Ein Reisebuch für Junge
Laura von Arb, Burgdorf, stellt ihr Erstlingswerk «Summer Day Trip for Young People» ebenfalls in Deutsch vor. Das englisch geschriebene Werk, gedruckt bei Haller & Jenzer, Burgdorf, weist zahlreiche gelungene Fotos der Primanerin auf und überzeugt durch wertvolle Reise-, Fahrt- und Wandertipps. Von Burgdorf aus führen je zwei Tagesreisen durch die Emmestadt selber und nach Bern, Solothurn und ins Emmental. Nachdem sie mit der Vorstellung ihrer Touren und den Erklärungen zu pannenfreiem Besuch die aufgezählten Sehenswürdigkeiten mit viel Leidenschaft für ihre Heimatstadt und die umliegende Gegend geworben hat, hat sie offensichtlich nicht nur «Young People» (junge Menschen) angesprochen, sondern auch viele Anwesende. Denn nach der Präsentation kann Laura von Arb («ich reise leidenschaftlich gern») dank der aufgeführten Ziele nicht wenige ihrer «Reisebücher» verkaufen.

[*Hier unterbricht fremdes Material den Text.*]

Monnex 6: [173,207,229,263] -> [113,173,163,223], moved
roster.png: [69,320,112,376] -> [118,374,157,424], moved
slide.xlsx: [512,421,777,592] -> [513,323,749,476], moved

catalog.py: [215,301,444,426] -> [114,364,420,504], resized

Verloren auf beiden Seiten der Erde
Sabrina Althaus, Bätterkinden, widmet ihre Matura-Arbeit einem eher ungewöhnlichen Thema für eine so junge Frau: «Vergleich der rechtlichen Situa­tion von Verdingkindern (in der Schweiz bzw. dem Emmental) und der ‹Stolen Generation› (gestohlene Generation der Ureinwohner bzw. Aborigines in Austra­lien, Staat Victoria).» Sie kommt zurück auf die gesetzlichen Grundlagen in der Schweiz und Australien, «dank» denen die Obrigkeit Schweizer Kinder als Verdingkinder platziert beziehungsweise in Australien die Kinder der Aborigines oder Halbblut-Kinder (Half-Caste-Kinder aus Beziehungen zwischen Weissen und Ureinwohnern) in Heimen oder Schlimmerem untergebracht, umerzogen und angepasst werden. «Ich will diesen Menschen eine Stimme geben, denn nie ist diesbezüglich ein Wiedergutmachungs-Prozess durchgeführt worden. Immerhin haben sich Bundesrätin Simonetta Sommaruga und der australische Premier Kevin Rudd vor nicht langer Zeit offiziell entschul­digt.»

Viel Ehre und ein Zustupf
Dann tritt Edith Müller ans Mikrofon und verkündet die Rangierung: Der 1. Preis mit 1000 Franken geht an Romina Stein, die «offensichtlich eine Riesenarbeit vor der erfolgreichen Durchführung ihrer Projektwoche mit den Maturanden aus Neuchâtel bewältigen musste.» Sabrina Althaus darf den 2. Preis (750 Franken) für «die anschauliche Darlegung des traurigen Kapitels Verdingkinder und verlorene Generation» entgegennehmen. Weil die Jury zwei Arbeiten gleich gut bewertet hat, gehen je ein 3. Rang (500 Franken) an Laura von Arb und Samuel Gübeli. Der mit 250 Franken dotierte Publikumspreis geht wenig überraschend ebenfalls an Romina Stein, die von allen Seiten Glückwünsche entgegennehmen darf.

Anschliessend lädt die Burgergemeinde alle Anwesenden zum traditionellen Apéro ein, bei dem ausgiebig geplaudert und vom köstlich angerichteten Buffet gegessen wird.